The release by the WikiLeaks Web site of 90,000 secret documents on the war in Afghanistan has put hundreds of Afghan lives at risk because the files identify informants working with NATO forces, the London Times reported yesterday.
WikiLeaks founder Julian Assange said earlier this week that all the documents released through his organization had been checked for named informants and that 15,000 such documents had been held back.
But the Times reported that after just two hours of combing through the documents it was able to find the names of dozens of Afghans said to have provided detailed intelligence to US forces.
Experts said the Taliban and al-Qaeda would already be using the information to identify and target informers in the war zone.
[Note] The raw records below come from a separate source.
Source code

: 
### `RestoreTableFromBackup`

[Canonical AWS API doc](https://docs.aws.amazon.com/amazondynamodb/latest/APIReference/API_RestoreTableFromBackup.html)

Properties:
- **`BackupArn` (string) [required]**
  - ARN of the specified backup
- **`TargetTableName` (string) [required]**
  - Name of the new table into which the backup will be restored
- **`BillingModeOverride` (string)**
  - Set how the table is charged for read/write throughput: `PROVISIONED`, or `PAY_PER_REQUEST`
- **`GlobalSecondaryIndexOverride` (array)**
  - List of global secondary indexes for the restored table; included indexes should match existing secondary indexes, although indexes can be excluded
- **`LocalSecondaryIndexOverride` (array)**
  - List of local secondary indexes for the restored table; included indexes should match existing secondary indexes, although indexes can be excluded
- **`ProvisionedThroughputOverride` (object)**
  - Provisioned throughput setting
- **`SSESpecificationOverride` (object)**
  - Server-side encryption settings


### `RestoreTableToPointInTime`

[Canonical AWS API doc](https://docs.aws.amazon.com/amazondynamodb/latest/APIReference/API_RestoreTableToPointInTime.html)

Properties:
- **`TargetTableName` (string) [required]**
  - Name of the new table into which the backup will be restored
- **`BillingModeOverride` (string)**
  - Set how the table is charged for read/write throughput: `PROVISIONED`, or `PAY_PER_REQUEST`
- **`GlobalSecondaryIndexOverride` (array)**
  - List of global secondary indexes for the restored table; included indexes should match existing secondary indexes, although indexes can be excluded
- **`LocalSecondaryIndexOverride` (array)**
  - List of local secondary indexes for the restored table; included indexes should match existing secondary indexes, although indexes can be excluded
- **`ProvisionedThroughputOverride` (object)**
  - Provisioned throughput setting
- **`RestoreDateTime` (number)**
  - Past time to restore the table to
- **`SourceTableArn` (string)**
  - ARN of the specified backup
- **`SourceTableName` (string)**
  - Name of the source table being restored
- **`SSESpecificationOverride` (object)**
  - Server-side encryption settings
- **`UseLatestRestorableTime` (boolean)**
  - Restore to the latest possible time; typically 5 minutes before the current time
The Times cited one 2008 document that included a detailed interview with a Taliban fighter considering defection.
The man, who names local Taliban commanders and talks about other potential defectors, is identified by name, along with his father’s name and village.
In another case from 2007, a senior official accuses named figures in the Afghan government of corruption.
“The leaks certainly have put in real risk and danger the lives and integrity of many Afghans,” a senior official at the Afghan foreign ministry, who declined to be named, told the Times.
“The US is both morally and legally responsible for any harm that the leaks might cause to the individuals, particularly those who have been named. It will further limit the US/international access to the uncensored views of Afghans,” the Afghan official told the newspaper.
US officials have said they were working to see if the mass document release late on Sunday could jeopardize operational security and US national security or the endanger lives of informants in Afghanistan.
Meanwhile yesterday, a packed bus hit a roadside bomb in southern Afghanistan, killing 25 people aboard, as NATO announced another US death in a rapidly rising monthly death toll.
The passenger bus was traveling in Nimroz Province on a main highway toward Kabul when it struck the explosive around 7am local time, said Nazir Ahmad, a provincial government spokesman. Another 20 people were wounded, he said.
The explosion occurred around Delaram near the borders of Helmand and Farah provinces.
In other news, NATO forces said a US service member was killed in an insurgent attack in southern Afghanistan on Tuesday, without giving further details.
This is already one of the deadliest months for US troops in the nearly nine-year Afghan war, with 59 service members killed so far. That’s just shy of the 60 that died last month — currently the deadliest month for US forces.
US forces have pushed into southern Taliban strongholds in recent months and weeks in an attempt to squeeze insurgents out of the area where they have long functioned as a de facto government.
Along with the surge, attacks on military forces and Afghan supporters of the government have increased. Many civilians have also been killed or injured in incidents like yesterday’s bus bomb or caught up in the crossfire.
The NATO military coalition is also receiving heavy casualties overall. Altogether, 80 NATO troops have died so far this month. Last month, 103 NATO forces were killed.